Antes era un día brillante y festivo, lleno de recepciones, entregas de banderas, desfiles marciales y solemnes declaraciones al que todos acudían bajo el reconocimiento unánime del logro de la concordia. Se compartiera más o menos el oropel, la pompa y el boato. Se reivindicaba con orgullo la marca España. Ahora, pandemia al margen, llega el día de la Constitución como jornada de nublados y quebrantos, de tribulación, sombras e incertidumbres, de cuestionamientos y divisiones. Incluso muchos critican sus contenidos pese a alumbrar el mayor periodo de esplendor y progreso de nuestra historia reciente, y de que la refrendó un parlamento democrático y un referéndum libre con unas mayorías abrumadoras, en un proceso que sirvió de ejemplo en todo el mundo. Hoy, más que desde una exigencia de la sociedad civil, desde el frentismo de los partidos políticos y la insensatez de algunos dirigentes se ataca la soberanía popular, la monarquía parlamentaria, el régimen de las autonomías, la lengua común, la integridad territorial o la independencia del poder judicial. Y se pastelea, por decirlo sin acritud, a cambio de un puñado de votos de nacionalismos insaciables, con la libertad, la justicia, la igualdad y el pluralismo como valores fundamentales del Ordenamiento Jurídico, que son los pilares del Estado de Derecho.

Para los discípulos del positivismo de Kelsen, la Constitución es la norma fundante y suprema del Estado, aunque como obra humana sea mejorable. Me pregunto por qué tenemos que estar replanteando nuestro marco de convivencia cada pocos años y si hoy se dan los consensos imprescindibles para hacerlo. Y si a toda costa, aún por la puerta de atrás de normas inferiores y sin consenso, queremos invertir o pervertir dicha norma. La Constitución norteamericana, con sus 27 enmiendas, es del año 1787. La francesa tiene 20 años más que la nuestra y la italiana o la alemana son de tres décadas anteriores.
○ ○ ○
[TAREAS PENDIENTES]
- 1) ¿Qué valores nombra el texto sobre el día de la Constitución como fundamentales del Ordenamiento Jurídico?
- 2) ¿Puedes prolongar el texto sobre el día de la Constitución a partir de su última oración?
○ ○ ○
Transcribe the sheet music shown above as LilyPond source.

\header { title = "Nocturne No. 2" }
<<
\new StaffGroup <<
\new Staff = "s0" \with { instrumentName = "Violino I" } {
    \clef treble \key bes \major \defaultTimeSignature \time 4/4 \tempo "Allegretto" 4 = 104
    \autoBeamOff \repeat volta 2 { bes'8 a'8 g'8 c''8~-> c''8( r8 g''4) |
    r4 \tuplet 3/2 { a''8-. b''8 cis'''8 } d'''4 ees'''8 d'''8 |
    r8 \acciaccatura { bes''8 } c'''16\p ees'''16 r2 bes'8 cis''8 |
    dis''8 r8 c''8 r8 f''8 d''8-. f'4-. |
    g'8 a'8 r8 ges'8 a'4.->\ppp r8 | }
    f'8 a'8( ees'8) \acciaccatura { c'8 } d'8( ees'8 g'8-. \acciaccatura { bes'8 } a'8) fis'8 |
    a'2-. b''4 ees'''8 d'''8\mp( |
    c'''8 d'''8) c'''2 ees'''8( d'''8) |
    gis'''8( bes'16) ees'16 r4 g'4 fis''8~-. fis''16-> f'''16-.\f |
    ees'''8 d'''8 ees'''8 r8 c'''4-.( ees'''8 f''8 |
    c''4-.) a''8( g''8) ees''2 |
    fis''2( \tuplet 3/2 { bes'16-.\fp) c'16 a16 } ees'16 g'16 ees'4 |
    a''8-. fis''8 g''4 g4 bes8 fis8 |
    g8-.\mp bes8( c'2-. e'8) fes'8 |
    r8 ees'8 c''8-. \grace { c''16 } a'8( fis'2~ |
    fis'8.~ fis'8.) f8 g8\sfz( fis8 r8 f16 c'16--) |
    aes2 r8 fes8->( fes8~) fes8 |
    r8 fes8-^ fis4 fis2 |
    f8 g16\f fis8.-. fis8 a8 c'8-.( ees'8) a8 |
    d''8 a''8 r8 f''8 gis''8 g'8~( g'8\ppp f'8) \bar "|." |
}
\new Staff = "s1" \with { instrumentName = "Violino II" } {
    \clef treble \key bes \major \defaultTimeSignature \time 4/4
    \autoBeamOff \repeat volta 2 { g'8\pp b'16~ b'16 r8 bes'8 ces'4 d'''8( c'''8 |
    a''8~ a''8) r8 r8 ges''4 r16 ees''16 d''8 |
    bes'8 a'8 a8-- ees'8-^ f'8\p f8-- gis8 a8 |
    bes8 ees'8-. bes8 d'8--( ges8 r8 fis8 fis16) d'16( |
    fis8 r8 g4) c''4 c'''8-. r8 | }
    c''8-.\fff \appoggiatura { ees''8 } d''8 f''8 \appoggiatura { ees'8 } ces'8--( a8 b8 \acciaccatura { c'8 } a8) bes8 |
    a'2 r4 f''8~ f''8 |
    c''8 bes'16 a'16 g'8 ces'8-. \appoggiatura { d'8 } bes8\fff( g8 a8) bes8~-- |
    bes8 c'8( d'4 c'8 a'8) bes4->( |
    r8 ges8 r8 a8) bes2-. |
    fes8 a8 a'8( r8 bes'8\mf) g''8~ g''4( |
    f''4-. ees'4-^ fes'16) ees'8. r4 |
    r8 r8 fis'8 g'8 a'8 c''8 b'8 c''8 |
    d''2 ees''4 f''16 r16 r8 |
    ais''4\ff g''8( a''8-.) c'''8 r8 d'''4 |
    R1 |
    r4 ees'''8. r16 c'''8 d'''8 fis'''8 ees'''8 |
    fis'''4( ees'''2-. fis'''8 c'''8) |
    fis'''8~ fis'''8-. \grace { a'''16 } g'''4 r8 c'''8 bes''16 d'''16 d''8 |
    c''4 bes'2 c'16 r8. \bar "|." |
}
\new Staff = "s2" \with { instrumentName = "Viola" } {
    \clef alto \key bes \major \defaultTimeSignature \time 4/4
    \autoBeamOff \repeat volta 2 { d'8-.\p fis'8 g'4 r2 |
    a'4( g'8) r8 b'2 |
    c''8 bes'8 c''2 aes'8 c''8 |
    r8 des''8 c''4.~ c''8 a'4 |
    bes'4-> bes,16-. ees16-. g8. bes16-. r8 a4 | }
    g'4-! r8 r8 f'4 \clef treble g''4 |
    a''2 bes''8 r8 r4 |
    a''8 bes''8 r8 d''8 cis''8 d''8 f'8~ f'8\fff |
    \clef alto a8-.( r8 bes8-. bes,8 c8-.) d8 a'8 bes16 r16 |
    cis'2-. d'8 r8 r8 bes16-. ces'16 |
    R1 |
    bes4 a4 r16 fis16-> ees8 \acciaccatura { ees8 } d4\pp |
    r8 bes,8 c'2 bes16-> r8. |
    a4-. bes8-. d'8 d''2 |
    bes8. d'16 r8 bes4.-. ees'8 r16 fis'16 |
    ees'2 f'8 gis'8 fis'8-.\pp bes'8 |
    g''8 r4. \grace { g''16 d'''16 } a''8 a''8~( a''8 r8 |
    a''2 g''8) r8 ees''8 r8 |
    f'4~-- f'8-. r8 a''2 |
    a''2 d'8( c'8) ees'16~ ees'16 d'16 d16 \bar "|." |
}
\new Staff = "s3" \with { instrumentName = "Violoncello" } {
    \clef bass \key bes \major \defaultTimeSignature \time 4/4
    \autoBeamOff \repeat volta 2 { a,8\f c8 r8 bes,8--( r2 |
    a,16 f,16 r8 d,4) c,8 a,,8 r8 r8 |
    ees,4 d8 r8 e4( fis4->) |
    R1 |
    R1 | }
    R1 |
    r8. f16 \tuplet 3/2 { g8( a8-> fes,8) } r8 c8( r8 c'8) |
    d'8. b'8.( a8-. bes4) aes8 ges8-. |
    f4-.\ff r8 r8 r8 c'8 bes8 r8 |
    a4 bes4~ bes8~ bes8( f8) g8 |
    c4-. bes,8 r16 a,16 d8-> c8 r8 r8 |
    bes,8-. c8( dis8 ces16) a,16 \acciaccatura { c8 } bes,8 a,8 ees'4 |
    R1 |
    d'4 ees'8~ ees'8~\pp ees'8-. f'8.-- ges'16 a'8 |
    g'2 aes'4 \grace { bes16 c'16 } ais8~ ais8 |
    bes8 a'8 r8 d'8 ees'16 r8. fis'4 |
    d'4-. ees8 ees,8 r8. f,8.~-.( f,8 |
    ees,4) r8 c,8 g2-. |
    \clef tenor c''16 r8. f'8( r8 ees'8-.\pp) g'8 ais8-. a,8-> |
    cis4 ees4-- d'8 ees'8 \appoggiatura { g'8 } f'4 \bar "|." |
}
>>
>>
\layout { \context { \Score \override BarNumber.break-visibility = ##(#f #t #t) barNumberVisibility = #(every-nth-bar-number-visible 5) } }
○ ○ ○
[RESPUESTAS]
- 1) La libertad, la justicia, la igualdad y el pluralismo.

- 2)
Tenemos una Constitución social, que pone en el centro la dignidad de la persona humana y los derechos fundamentales de los individuos junto con un extenso catálogo de libertades. Pero la Constitución no solo es una norma, sino un marco de entendimiento, un estilo de concordia, un espíritu de convivencia fruto de lo que conocemos como la etapa de la transición política en nuestro país, la suma de voluntades de generaciones dispares al fín encontradas. ¿Vamos a dilapidar toda esa riqueza como hijos malcriados e irresponsables?

La Covid Constitución pretende el reemplazo de la Constitución de la Concordia. En su escenario perfecto de Estado de Alarma, con el atrezo de una crisis que nos arrastra más que a otros, y con unos actores secundarios que, desde la tribuna del parlamento, proclaman sin rubor que España les importa un pimiento, reforzados en su papel de socios imprescindibles para la gobernabilidad de un Estado al que no quieren. No se puede pactar un proyecto de país con quienes no creen en el país como proyecto, en palabras del expresidente Felipe González. No me gusta esta, mal llamada, nueva normalidad.

Nosotros el Pueblo, únicos protagonistas y dueños de nuestra historia, proclamamos que todas las personas somos por naturaleza libres, independientes e iguales en dignidad, y tenemos derechos innatos que ningún estado ni poder puede desposeer, que la soberanía reside en el conjunto del pueblo del que emanan todos los poderes del Estado.

Que nadie nos envenene ni nos arrebate nuestro deseo de convivir en una concordia fundamentada en aquéllos pilares que la Constitución reconoce y ampara.